(Stored data entries)
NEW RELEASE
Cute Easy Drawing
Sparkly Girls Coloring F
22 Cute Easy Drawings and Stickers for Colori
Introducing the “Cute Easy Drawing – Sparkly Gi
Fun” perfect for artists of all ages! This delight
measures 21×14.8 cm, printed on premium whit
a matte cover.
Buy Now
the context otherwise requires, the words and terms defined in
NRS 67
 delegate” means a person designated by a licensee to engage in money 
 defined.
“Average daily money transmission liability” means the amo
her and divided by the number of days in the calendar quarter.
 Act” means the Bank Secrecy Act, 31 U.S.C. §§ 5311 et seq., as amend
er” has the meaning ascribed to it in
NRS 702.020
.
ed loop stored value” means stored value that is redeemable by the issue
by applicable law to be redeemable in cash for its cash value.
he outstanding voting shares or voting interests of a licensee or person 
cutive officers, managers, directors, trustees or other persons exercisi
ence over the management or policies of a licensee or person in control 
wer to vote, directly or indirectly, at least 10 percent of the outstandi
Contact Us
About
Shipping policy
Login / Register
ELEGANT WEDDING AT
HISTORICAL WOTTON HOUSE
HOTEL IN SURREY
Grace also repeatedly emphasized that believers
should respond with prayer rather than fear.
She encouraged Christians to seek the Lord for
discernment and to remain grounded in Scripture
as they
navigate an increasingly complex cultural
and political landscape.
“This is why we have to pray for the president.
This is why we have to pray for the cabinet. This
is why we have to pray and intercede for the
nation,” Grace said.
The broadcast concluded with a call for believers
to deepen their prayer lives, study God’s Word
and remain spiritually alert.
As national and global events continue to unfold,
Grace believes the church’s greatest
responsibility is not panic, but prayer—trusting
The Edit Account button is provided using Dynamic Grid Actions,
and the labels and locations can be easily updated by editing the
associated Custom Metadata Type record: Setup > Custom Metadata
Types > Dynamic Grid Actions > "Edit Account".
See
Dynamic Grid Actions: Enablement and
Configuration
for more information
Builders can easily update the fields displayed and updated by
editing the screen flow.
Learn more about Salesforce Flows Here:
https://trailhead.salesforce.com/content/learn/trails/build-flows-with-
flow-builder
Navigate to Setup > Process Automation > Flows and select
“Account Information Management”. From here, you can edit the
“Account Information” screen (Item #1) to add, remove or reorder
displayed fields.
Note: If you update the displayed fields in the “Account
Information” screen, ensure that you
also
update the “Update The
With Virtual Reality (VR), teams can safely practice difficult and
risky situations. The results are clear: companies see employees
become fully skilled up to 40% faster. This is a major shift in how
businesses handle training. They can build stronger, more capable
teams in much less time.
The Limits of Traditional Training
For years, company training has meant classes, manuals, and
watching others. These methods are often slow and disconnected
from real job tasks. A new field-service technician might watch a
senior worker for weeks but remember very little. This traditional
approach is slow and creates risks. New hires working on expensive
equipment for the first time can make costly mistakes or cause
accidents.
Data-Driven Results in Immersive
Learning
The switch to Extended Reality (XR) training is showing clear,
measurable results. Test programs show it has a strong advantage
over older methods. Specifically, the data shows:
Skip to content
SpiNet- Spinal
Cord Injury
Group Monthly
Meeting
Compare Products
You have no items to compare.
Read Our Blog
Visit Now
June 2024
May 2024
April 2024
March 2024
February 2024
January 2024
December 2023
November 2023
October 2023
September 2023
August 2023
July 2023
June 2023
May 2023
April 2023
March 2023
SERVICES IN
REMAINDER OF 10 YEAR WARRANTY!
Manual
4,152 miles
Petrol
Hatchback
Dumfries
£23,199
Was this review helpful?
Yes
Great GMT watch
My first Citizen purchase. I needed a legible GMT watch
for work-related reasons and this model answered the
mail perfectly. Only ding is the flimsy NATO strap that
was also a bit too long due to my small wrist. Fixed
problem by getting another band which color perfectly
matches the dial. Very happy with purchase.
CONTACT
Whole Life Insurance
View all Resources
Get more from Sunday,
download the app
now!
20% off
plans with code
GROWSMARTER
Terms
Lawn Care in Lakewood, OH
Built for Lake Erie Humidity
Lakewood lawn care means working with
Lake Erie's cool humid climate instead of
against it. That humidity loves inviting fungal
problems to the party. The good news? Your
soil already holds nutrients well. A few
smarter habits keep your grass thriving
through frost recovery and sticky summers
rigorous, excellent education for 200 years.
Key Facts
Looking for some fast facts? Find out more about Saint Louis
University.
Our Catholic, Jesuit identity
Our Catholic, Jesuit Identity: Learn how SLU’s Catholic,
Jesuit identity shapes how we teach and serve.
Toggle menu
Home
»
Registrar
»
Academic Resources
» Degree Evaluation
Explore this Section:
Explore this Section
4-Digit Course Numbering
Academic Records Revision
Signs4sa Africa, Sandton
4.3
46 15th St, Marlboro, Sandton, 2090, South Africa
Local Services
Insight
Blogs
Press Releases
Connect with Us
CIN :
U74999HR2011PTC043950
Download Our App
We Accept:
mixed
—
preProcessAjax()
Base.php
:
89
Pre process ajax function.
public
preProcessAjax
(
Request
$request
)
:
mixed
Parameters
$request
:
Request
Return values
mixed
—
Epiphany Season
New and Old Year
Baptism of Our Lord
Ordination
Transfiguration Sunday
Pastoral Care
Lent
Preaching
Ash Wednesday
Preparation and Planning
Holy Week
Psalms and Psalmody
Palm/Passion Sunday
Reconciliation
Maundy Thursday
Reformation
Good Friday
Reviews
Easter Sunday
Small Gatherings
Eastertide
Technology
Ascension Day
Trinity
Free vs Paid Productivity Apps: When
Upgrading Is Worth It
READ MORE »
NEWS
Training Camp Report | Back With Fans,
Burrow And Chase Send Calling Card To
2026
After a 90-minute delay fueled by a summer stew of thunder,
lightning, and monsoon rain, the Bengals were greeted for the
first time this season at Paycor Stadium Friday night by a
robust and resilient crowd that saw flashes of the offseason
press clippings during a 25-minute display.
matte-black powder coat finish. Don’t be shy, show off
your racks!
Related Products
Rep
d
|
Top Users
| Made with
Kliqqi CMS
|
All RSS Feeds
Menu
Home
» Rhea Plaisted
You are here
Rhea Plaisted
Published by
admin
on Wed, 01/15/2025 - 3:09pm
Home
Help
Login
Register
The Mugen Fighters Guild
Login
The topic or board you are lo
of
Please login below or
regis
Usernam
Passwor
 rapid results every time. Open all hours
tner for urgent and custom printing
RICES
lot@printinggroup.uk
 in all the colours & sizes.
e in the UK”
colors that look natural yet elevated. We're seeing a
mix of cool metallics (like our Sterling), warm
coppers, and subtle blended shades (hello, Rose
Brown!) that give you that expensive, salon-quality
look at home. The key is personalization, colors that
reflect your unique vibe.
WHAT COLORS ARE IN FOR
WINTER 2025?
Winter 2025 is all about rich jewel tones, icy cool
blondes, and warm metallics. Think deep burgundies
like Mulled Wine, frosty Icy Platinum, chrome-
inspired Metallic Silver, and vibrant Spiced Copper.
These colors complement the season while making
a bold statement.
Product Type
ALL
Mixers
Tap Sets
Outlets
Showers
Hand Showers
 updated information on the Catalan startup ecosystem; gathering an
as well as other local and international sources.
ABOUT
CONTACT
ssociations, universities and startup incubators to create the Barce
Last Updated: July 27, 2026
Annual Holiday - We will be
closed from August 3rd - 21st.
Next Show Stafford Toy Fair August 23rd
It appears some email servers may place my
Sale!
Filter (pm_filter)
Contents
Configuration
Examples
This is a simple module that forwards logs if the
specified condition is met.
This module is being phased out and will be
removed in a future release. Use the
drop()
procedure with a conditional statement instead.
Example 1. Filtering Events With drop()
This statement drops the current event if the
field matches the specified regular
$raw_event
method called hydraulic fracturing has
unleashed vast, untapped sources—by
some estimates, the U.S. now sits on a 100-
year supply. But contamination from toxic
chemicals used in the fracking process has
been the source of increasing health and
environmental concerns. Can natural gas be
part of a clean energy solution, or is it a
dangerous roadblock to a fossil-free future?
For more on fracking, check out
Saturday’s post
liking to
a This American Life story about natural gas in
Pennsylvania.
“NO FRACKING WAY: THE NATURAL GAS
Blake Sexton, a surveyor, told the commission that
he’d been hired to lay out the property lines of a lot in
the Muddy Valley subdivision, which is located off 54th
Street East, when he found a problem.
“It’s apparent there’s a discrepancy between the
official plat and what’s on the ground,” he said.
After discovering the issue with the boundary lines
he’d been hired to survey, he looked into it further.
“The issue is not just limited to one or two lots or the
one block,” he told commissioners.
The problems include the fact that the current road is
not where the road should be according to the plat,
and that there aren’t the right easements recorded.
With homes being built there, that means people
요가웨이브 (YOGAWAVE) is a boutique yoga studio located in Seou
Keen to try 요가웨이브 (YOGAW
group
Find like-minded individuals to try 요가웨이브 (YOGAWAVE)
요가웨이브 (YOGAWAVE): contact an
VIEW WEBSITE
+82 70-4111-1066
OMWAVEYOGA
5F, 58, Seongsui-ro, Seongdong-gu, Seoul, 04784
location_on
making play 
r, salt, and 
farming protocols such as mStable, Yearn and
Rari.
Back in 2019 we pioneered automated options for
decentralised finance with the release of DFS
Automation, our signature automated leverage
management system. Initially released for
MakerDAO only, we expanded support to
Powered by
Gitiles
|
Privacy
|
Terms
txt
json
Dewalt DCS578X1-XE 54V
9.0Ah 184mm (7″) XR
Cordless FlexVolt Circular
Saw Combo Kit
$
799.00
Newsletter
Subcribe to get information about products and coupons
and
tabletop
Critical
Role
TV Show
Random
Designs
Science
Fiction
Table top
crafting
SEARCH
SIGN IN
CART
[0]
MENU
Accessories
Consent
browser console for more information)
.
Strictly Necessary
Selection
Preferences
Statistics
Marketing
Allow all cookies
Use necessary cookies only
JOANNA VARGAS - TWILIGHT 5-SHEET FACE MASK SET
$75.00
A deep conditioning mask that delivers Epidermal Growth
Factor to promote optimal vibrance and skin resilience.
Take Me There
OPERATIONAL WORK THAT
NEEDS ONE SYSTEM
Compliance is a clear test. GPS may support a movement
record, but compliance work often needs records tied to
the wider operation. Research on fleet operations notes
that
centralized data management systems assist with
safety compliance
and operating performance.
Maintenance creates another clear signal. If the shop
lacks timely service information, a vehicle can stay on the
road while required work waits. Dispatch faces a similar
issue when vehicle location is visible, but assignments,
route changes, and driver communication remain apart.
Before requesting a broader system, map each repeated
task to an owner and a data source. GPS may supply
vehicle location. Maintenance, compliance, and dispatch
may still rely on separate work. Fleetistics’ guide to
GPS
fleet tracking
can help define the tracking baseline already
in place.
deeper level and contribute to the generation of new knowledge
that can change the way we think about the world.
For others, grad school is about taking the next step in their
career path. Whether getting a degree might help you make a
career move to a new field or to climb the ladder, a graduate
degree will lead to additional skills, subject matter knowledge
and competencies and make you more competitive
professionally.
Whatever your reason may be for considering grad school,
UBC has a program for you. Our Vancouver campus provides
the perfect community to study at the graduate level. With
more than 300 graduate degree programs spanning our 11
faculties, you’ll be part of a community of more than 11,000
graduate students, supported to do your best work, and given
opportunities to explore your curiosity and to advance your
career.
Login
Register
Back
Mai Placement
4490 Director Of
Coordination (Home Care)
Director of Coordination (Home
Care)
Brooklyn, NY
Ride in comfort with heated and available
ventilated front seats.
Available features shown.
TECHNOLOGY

Exercise goal:
In the entries above, restate word for word the lines between the one holding "She encouraged Christians" and the one holding "The broadcast concluded", inclusive, and nothing besides.

Exercise output:
She encouraged Christians to seek the Lord for
discernment and to remain grounded in Scripture
as they
navigate an increasingly complex cultural
and political landscape.
“This is why we have to pray for the president.
This is why we have to pray for the cabinet. This
is why we have to pray and intercede for the
nation,” Grace said.
The broadcast concluded with a call for believers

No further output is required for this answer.